Many examples of cross- and co-resistance between toxic metals and antibiotic resistance are described in the literature. Most important are those cases where toxic metal resistance determinants are genetically linked to resistance determinants towards highly important and critically important antibiotics. Emergence of livestock-associated methicillin-resistant S. aureus in pigs is one of the most alarming examples of AMR. The association between resistance to Zn and methicillin-resistance in S. aureus of animal origin suggests that the use of Zn as a feed supplement could have contributed to contribute to the persistence, amplification, and dissemination of MRSA in pigs, rather than initial development.

Traits conferring resistance to antimicrobial compounds have been present in some bacteria since times pre-dating human society, probably as defence mechanisms to antibiotics produced by bacterial communities. The various mechanisms for current resistance are most often known and understood within an evolutionary perspective. However, we do not fully understand the mechanisms behind the persistence of AMR. Removal of selective conditions for development and spread of resistance may result in the levels of resistance decreasing, but not necessarily lead to a full disappearance. The presence of a minor proportion of a bacterial population that is resistant means that it has the potential to outcompete the remaining population should that population again be exposed to a corresponding antibiotic or toxic metal. The interaction between antibiotics/PTM/disinfectant agents and bacteria may be a major cause for development of AMR in bacteria.

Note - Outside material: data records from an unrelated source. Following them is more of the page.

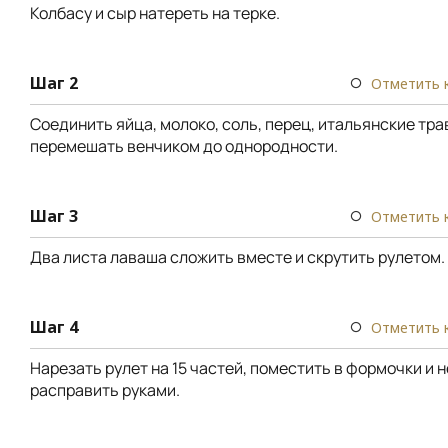
Колбасу и сыр натереть на терке.
Шаг 2
Отметить 
Соединить яйца, молоко, соль, перец, итальянские тра
перемешать венчиком до однородности.
Шаг 3
Отметить 
Два листа лаваша сложить вместе и скрутить рулетом.
Шаг 4
Отметить 
Нарезать рулет на 15 частей, поместить в формочки и 
расправить руками.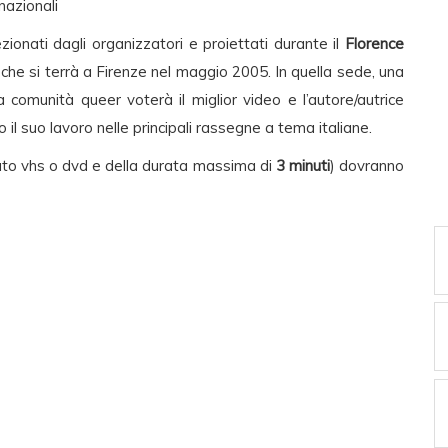
rnazionali
ezionati dagli organizzatori e proiettati durante il
Florence
che si terrà a Firenze nel maggio 2005. In quella sede, una
comunità queer voterà il miglior video e l’autore/autrice
 il suo lavoro nelle principali rassegne a tema italiane.
rmato vhs o dvd e della durata massima di
3 minuti
) dovranno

Through the use of fertilizing materials, the bacterial influx to the environment belongs to the large group of gut microbiota. These bacteria are adapted to the intestinal environment, and their environmental survival abilities are variable. Much of this microbiota will die out and not influence the environmental microbiota over time. Composting of livestock manure and the production process of sewage sludge reduces the number of microbes added to the soil and environment. However, data on the long-term fate of ARB and AMR genes originating from an intestinal environment are fragmented and limited.

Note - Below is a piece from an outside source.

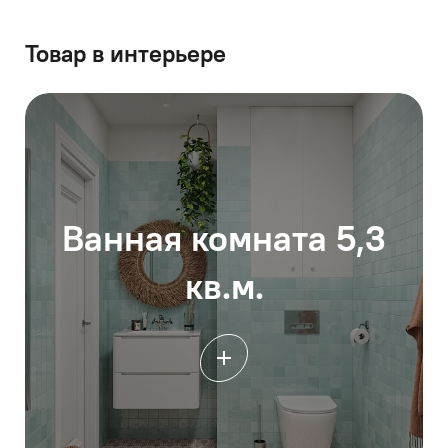
Товар в интерьере
Ванная комната 5,3
кв.м.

Uncertainties and lack of knowledge

A number of uncertainties have been identified related to the probability of formation of, and dissemination of, AMR due to the release of toxic metals to the environment. Many of these uncertainties are due to our limited understanding of the complex processes occurring at spatiotemporal scales not fully amendable to experimental investigation. A quantitative framework remains to be developed. There are many data gaps and detailed data on the current and future use of toxic metals, along with their environmental levels, are not readily available. Without these data, estimating the selective levels and MCC that could potentially induce increased AMR is challenging. The present methods for determining AMR in environmental samples are primarily culture-based laboratory studies (± antimicrobials) or using culture-independent methods and examining for the presence of antimicrobial resistance genes (ARGs), using PCR or sequencing. The latter methods do not fully capture the potential for co-selection with toxic metals. There are also uncertainties regarding the ability of toxic metal-resistant bacterial strains to colonize humans or animals, the extent of such colonization, and the ability of their resistance genes to be transferred to resident bacterial species in the environment.

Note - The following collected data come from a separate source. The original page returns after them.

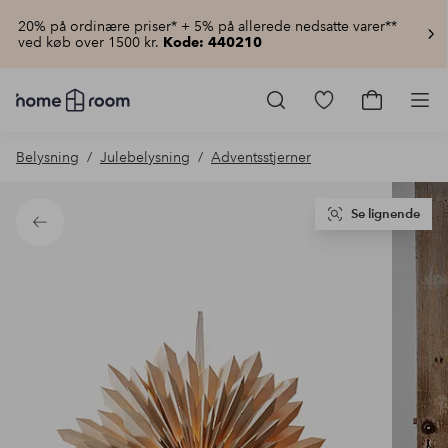
20% på ordinære priser* + 5% på allerede nedsatte varer**
ved køb over 1500 kr.
Kode: 440210
Homeroom
–
Gå
Gå
Pro
Alt
til
til
for
favoritmarkered
indkøbsku
Belysning
Julebelysning
Adventsstjerner
hjemmet
produkter
til
lav
pris
Se lignende
Tilbage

There is lack of knowledge regarding links between the level and concentration of PTM in fertilizing products and soil and development of resistance in bacteria. Data regarding the routes and frequencies of transmission of AMR from bacteria of environmental origin to bacteria of animal and human origin were lacking in the published articles reviewed here. Due to the lack of such data, it is difficult to estimate the probability of development, transmission, and persistence of PTM resistance in the Norwegian environment. More research is needed to explain the relationship between development of resistance against potential toxic metals and resistance toward antimicrobial agents in bacteria.